Let vim do it for you?
:set sw=3<CR>
gg=G
The first command sets the shiftwidth option, which is how much you indent by. The second line says: go to the top of the file (gg), and reindent (=) until the end of the file (G).
Of course, this depends on vim having a good formatter for the language you're using. Something might get messed up if not.
Regexp way... Safer, but less understandable:
:%s#^\(\s\s\)\+#\=repeat(' ',strlen(submatch(0))*3/2)#g
(I had to do some experimentation.)
Two points:
If the replacement starts with \=, it is evaluated as an expression.
You can use many things instead of /, so / is available for division.
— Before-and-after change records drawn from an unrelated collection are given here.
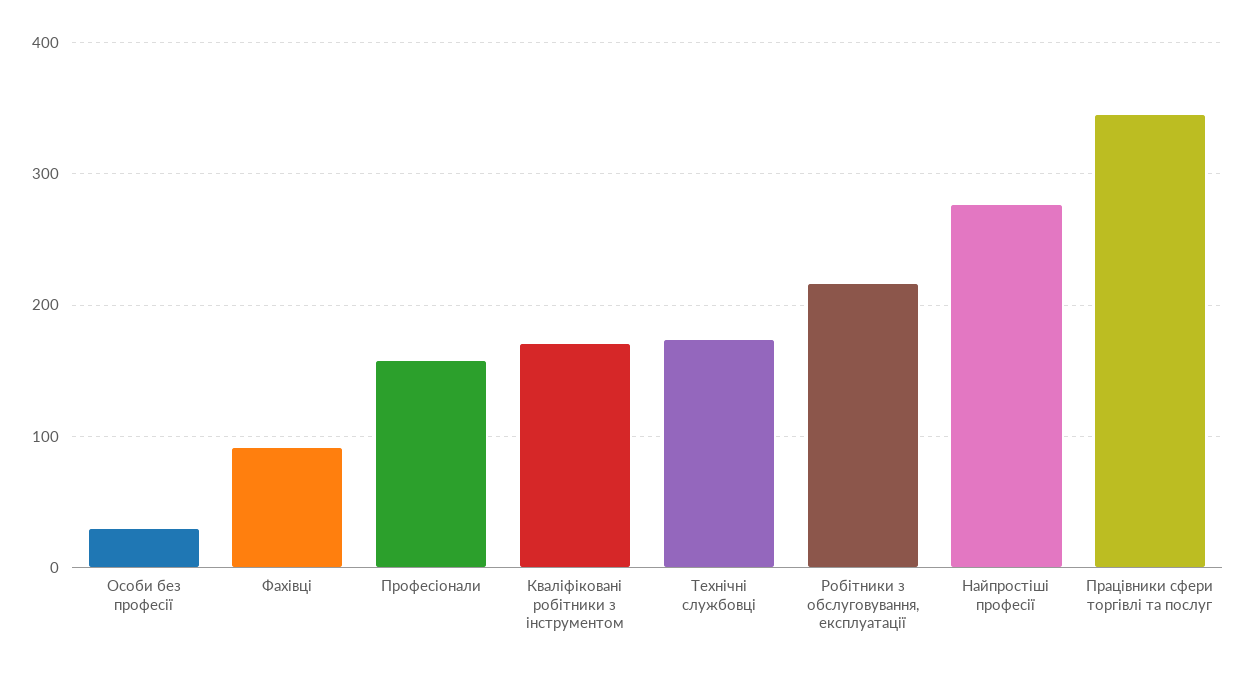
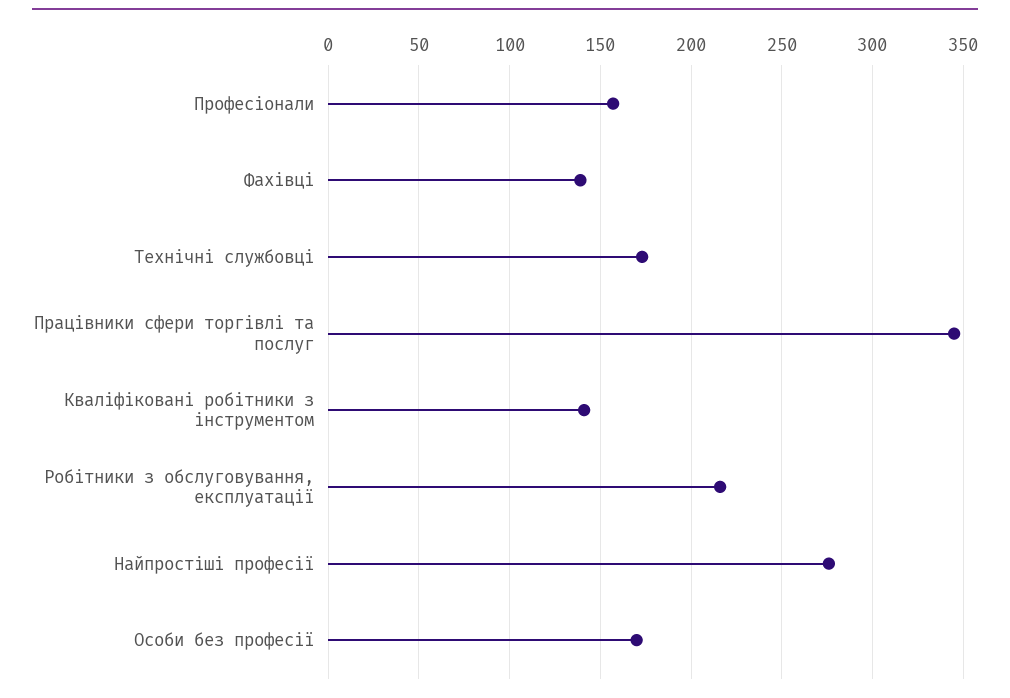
  {
-   "Особи без професії": 30,
+   "Особи без професії": 170,
-   "Фахівці": 90,
+   "Фахівці": 140,
    "Професіонали": 155,
-   "Кваліфіковані робітники з інструментом": 170,
+   "Кваліфіковані робітники з інструментом": 140,
    "Технічні службовці": 175,
    "Робітники з обслуговування, експлуатації": 215,
    "Найпростіші професії": 275,
    "Працівники сфери торгівлі та послуг": 345
  }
The perl version you asked for...
From the command line (edits in-place, no backup):
bash$ perl -pi -e 's{^((?: )+)}{" " x (length($1)/2)}e' YOUR_FILE
(in-place, original backed up to "YOUR_FILE.bak"):
bash$ perl -pi.bak -e 's{^((?: )+)}{" " x (length($1)/2)}e' YOUR_FILE
From vim while editing YOUR_FILE:
:%!perl -pe 's{^((?: )+)}{" " x (length($1)/2)}e'
The regex matches the beginning of the line, followed by (the captured set of) one or more "two space" groups. The substitution pattern is a perl expression (hence the 'e' modifier) which counts the number of "two space" groups that were captured and creates a string of that same number of "three space" groups. If an "extra" space was present in the original it is preserved after the substitution. So if you had three spaces before, you'll have four after, five before will turn into seven after, etc.